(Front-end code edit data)

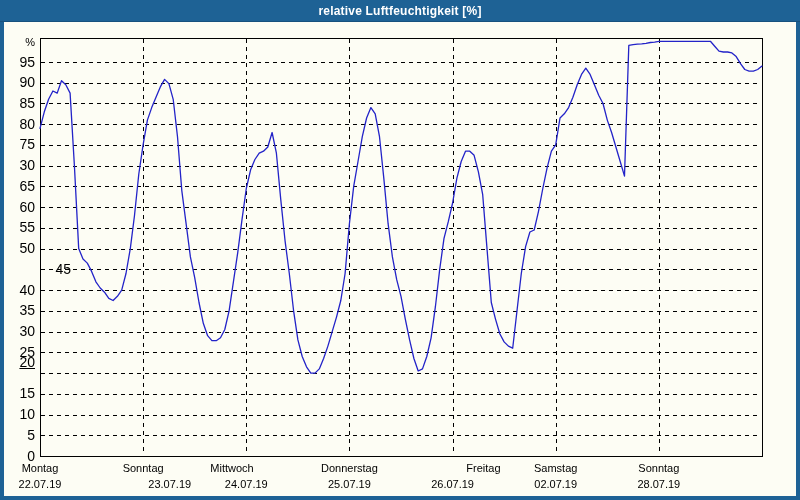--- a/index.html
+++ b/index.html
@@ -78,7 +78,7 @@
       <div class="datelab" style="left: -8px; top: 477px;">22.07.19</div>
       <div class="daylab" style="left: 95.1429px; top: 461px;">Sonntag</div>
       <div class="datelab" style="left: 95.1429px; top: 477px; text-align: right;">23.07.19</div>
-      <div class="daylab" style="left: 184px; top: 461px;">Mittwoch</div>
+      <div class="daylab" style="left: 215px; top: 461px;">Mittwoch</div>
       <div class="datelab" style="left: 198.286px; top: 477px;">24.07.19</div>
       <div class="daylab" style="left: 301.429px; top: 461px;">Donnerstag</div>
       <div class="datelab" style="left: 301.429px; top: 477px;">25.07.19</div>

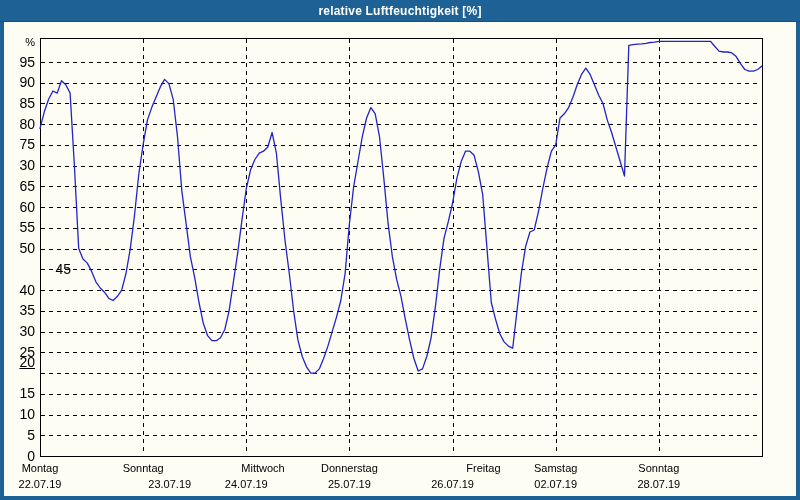--- a/index.html
+++ b/index.html
@@ -77,7 +77,7 @@
       <div class="daylab" style="left: -8px; top: 461px;">Montag</div>
       <div class="datelab" style="left: -8px; top: 477px;">22.07.19</div>
       <div class="daylab" style="left: 95.1429px; top: 461px;">Sonntag</div>
-      <div class="datelab" style="left: 95.1429px; top: 477px; text-align: right;">23.07.19</div>
+      <div class="datelab" style="left: 95.1429px; top: 477px;">23.07.19</div>
       <div class="daylab" style="left: 215px; top: 461px;">Mittwoch</div>
       <div class="datelab" style="left: 198.286px; top: 477px;">24.07.19</div>
       <div class="daylab" style="left: 301.429px; top: 461px;">Donnerstag</div>

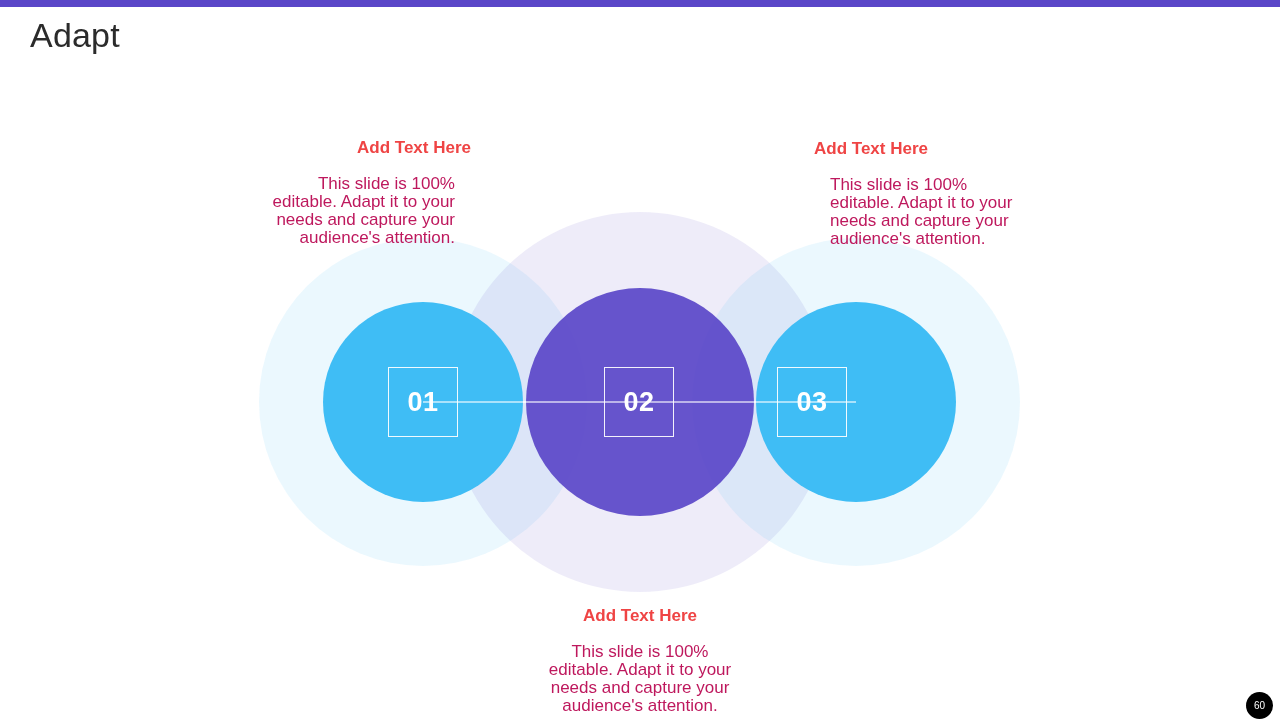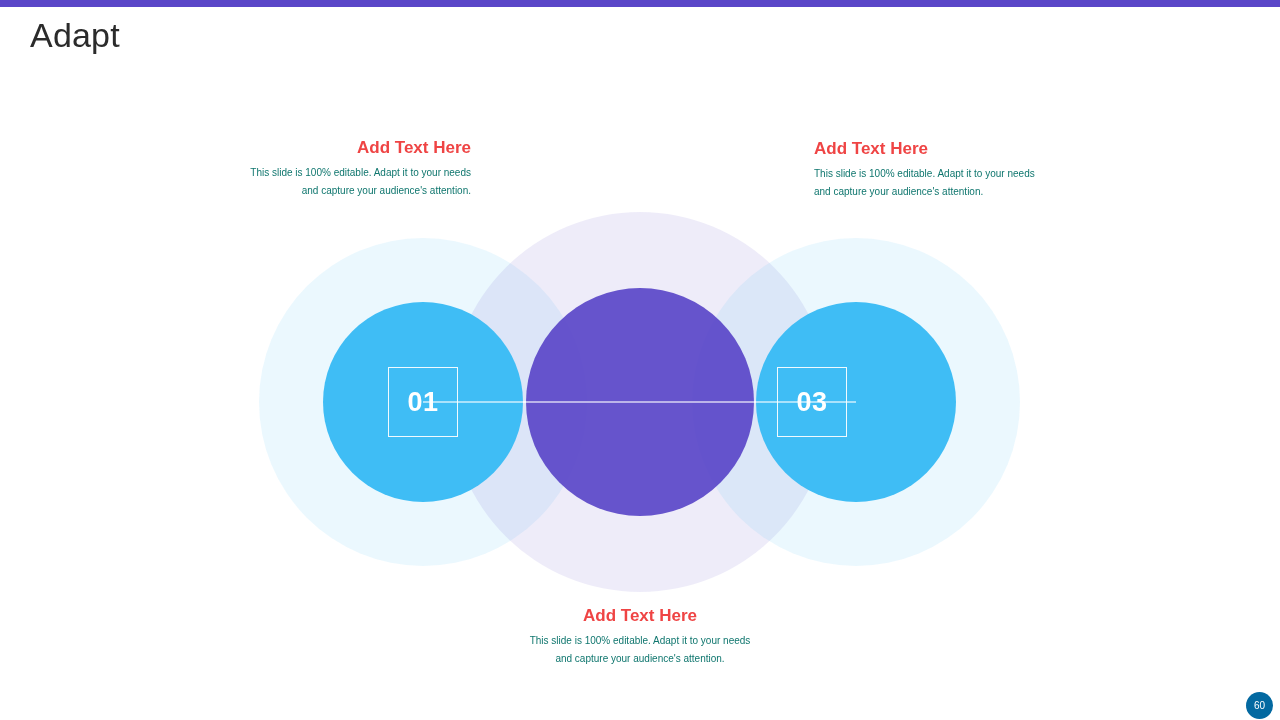--- a/index.html
+++ b/index.html
@@ -94,11 +94,11 @@
     white-space: nowrap;
   }
   .caption-body {
-    font-size: 10px;
+    font-size: 17px;
     font-weight: 400;
-    color: #0f766e;
+    color: #be185d;
     line-height: 18px;
-    margin: 0;
+    margin: 16px;
   }
 
   #caption-left {

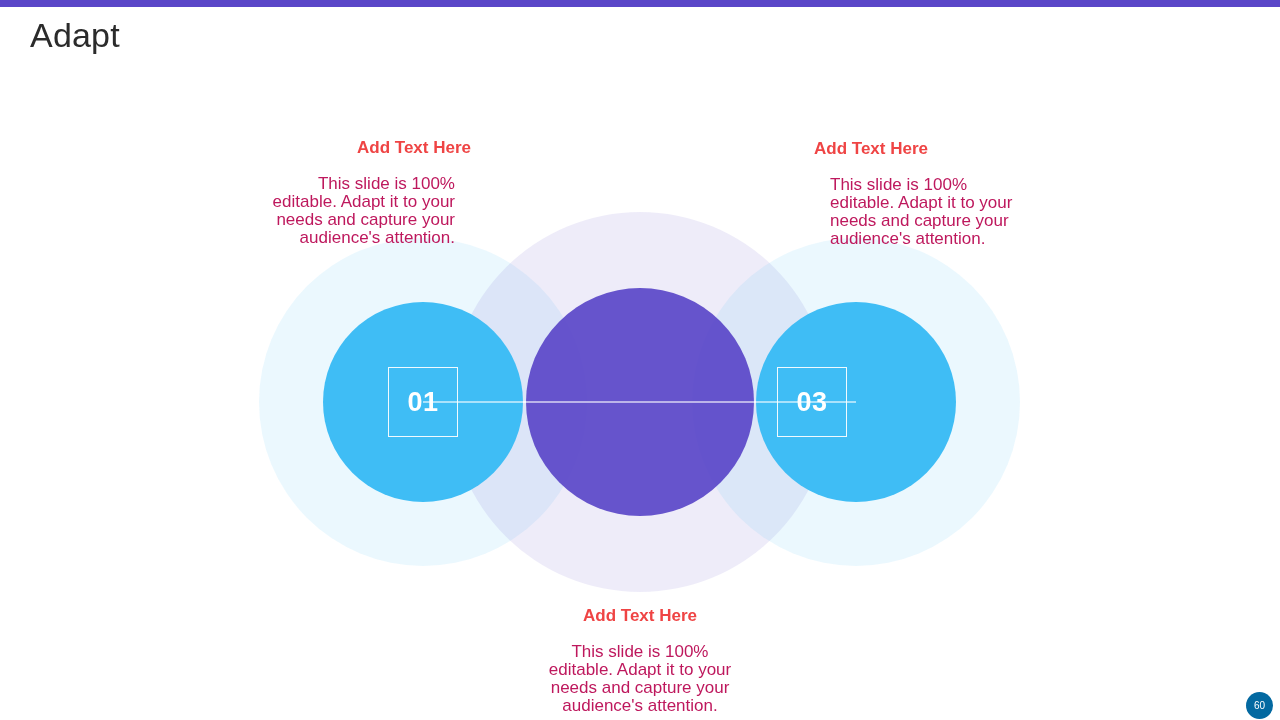--- a/index.html
+++ b/index.html
@@ -168,6 +168,9 @@
     <div class="num-box" id="num-box-1">
       <span>01</span>
     </div>
+    <div class="num-box" id="num-box-2">
+      <span>02</span>
+    </div>
     <div class="num-box" id="num-box-3">
       <span>03</span>
     </div>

(WORK TASK)
Every line in the data that holds the string "right" should be returned.

(WRITTEN RESPONSE)
       <div class="datelab" style="left: 95.1429px; top: 477px; text-align: right;">23.07.19</div>
-      <div class="datelab" style="left: 95.1429px; top: 477px; text-align: right;">23.07.19</div>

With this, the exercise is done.